Brizzi-Plutarco e i fondamenti “classici” della potenza militare americana

a cura di Gianluca Vivacqua

Plutarcheo è lo schema costruito per accostare due personaggi storici di epoche diverse in base a determinati parametri. Il plutarchema prevede due fasi: la sizzigia, che è l’accostamento biografico vero e proprio e la sincrisi, il giudizio comparato finale. Quando si domanda a un esperto di paragonare due figure nella storia appartenenti a contesti temporali per nulla imparentati fra loro gli si si chiede in effetti un lavoro d’analisi per trovare gli aspetti che giustifichino una relazione tra i due “elementi” sul tavolo e poi una sintesi sulla base dell’eventuale minimo comune denominatore venuto a emergere. A questa duplice procedura di derivazione plutarchea non può sottrarsi neppure Giovanni Brizzi, professore emerito di Storia romana all’università di Bologna, uno dei massimi esperti di storia militare greco-romana. Ed è proprio sul terreno della storia militare che gli chiediamo di seguirci nel nostro esperimento plutarcheo: l’accostamento tra potenza militare romana e potenza militare americana. A onor del vero, va detto che questo è l’ultimo (il più conforme a quello che, bene o male, continua a essere l’attuale quadro egemonico mondiale) di una serie di tentativi di accostamento al mito della vis militaris romana che nel corso dei secoli ci si è esercitati a fare. Translatio imperii a parte, naturalmente: i cultori di tale teoria calcoleranno in effetti che Washington rappresenta la quarta Roma, dopo l’Urbs originale, Bisanzio-Costantinopoli e Mosca.

– Professore, cosa pensa del fatto che, praticamente dalla fine della Seconda guerra mondiale a oggi, l’egemonia politico-militare Usa viene quasi sempre paragonata a quella romana?
“In entrambi i contesti direi che la parola chiave è soft power: quello romano è caratterizzato da un elemento concreto unificante, lo ius, che completa la conquista militare; quello americano da una visione, la democrazia, che diventa la missione nel mondo degli Usa. C’è però da dire che, nati da una rivoluzione che ne ha fatto sin dalle origini uno dei Paesi più democraticamente avanzati, gli Stati Uniti si sono poi sviluppati, economicamente e anche militarmente, come potenza industriale. Un concetto che, per forza di cose, è assolutamente estraneo all’evoluzione della civiltà romana”.

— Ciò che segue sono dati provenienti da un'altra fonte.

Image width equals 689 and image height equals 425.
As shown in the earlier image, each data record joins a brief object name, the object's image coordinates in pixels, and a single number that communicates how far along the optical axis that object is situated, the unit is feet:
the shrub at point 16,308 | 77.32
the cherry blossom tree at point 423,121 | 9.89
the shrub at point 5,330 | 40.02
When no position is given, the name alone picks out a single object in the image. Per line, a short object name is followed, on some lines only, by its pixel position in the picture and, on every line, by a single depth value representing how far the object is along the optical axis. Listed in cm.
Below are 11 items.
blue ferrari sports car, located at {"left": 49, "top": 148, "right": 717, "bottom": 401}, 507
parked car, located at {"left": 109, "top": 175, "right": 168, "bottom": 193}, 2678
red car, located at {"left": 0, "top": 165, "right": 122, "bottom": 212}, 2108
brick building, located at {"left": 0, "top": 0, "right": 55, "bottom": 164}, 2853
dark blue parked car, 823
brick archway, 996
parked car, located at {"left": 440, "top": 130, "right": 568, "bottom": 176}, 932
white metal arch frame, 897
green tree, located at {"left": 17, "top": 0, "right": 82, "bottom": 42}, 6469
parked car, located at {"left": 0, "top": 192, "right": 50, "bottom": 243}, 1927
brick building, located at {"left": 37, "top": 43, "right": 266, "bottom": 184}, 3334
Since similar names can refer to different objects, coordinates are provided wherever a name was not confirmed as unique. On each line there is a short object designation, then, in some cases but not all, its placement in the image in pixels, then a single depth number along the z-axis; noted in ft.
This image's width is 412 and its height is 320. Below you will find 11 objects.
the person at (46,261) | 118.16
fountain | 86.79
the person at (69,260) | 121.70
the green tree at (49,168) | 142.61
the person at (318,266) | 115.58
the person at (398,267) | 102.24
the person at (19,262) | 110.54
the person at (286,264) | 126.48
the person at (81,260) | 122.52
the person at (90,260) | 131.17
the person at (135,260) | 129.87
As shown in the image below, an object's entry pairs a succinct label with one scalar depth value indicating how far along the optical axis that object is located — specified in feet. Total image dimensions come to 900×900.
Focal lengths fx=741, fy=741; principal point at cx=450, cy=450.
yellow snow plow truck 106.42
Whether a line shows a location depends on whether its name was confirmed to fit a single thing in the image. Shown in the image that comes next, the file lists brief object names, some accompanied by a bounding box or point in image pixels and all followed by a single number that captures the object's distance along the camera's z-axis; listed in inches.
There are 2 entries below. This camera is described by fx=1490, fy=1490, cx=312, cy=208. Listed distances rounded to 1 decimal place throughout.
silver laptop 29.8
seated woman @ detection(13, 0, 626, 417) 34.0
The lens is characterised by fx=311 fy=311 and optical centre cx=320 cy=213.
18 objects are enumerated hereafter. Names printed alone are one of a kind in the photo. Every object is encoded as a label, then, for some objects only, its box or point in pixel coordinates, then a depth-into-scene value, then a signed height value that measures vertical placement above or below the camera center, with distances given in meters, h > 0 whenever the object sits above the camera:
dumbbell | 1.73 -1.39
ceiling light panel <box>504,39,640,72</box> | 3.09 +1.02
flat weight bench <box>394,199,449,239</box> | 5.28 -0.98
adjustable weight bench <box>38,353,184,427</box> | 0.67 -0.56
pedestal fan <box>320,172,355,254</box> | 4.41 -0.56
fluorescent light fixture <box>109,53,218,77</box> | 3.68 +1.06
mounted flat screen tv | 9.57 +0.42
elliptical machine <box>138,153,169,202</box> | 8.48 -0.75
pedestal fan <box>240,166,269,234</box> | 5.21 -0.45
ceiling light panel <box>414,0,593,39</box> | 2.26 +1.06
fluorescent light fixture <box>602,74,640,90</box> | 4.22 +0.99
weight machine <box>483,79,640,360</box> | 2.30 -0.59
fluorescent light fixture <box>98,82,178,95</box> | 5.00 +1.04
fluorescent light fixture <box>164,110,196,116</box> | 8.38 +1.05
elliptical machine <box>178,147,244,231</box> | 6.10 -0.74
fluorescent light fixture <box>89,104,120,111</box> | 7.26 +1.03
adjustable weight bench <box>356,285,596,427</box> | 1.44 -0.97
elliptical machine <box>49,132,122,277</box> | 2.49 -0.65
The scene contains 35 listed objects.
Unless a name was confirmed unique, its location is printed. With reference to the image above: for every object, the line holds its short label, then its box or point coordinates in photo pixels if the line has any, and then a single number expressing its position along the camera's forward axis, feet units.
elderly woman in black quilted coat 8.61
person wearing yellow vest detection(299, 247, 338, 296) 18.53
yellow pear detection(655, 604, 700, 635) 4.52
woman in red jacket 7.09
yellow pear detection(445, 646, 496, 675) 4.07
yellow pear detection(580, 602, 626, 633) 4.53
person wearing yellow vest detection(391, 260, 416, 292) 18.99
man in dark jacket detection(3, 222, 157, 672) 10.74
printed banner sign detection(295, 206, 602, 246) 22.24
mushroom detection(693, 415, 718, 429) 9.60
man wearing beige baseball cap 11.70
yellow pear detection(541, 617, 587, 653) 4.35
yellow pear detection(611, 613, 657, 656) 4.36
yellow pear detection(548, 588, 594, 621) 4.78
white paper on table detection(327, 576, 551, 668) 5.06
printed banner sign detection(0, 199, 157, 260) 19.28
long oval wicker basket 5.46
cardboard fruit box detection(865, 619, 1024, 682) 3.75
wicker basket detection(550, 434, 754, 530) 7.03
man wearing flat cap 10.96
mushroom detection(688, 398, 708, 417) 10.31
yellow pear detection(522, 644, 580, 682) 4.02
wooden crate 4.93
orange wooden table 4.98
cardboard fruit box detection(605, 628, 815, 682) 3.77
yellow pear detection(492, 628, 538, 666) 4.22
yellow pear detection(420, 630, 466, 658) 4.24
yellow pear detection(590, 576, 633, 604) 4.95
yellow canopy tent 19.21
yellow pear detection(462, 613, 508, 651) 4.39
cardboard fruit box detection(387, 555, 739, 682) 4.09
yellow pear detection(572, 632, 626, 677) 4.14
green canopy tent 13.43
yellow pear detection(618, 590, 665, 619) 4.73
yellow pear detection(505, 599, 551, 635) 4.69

– Quali sono secondo lei le caratteristiche che contraddistinguono il generale antico (nella fattispecie quello romano) e lo differenziano dal generale delle altre epoche (per esempio quello americano del ‘900)?
“Il generale antico vive con i suoi uomini, e sa di dover e poter contare sugli uomini negli scontri decisivi, pur non essendo del tutto sprovvisto di macchine. Il generale moderno è invece figlio della guerra moderna, estremamente meccanizzata e tecnologizzata, dove la macchina prevale sull’uomo. La differenza è quella tra guerra umana, fatta di scontri fisici, e guerra meccanica, fatta di calcoli balistici e mappature di obiettivi da colpire a distanza. Naturalmente non bisogna dimenticare che nel corso del tempo mutano anche le dimensioni degli eserciti. Il generale di oggi è più simile a una sorta di dirigente in capo che a un condottiero, laddove per condottiero intendiamo anche e soprattutto un artefice della trasformazione duttile del corpo combattente di cui è responsabile in base alle caratteristiche dell’avversario da fronteggiare o del territorio in cui operare. Exempli gratia Scipione l’Africano”.

– Tenuto conto di tutti questi aspetti, azzardiamo comunque qualche parallelo?
“A proposito di generali che si trasformano in grandi uomini di scrivania (potremmo chiamarli “stratiocrati”, ndr) la prima figura che mi viene in mente, restando in ambito americano, è quella di Eisenhower, in cui potrei forse scorgere qualcosa di Pompeo, che considero tra i generali migliori della classicità in termini di organizzazione a tavolino. Mi sembra scontato un paragone tra MacArthur ed Agrippa, ma giochiamo pure. E Grant è prima di tutto il vincitore di una guerra civile, quindi forse ha più di un equivalente”.

– E quanto alla coppia Varo-Custer?
“L’epilogo può sembrare analogo perché entrambi furono sorpresi dal nemico: quella di Custer, però, fu un’imprudenza, Varo invece davvero non aveva idea del destino cui andava incontro”.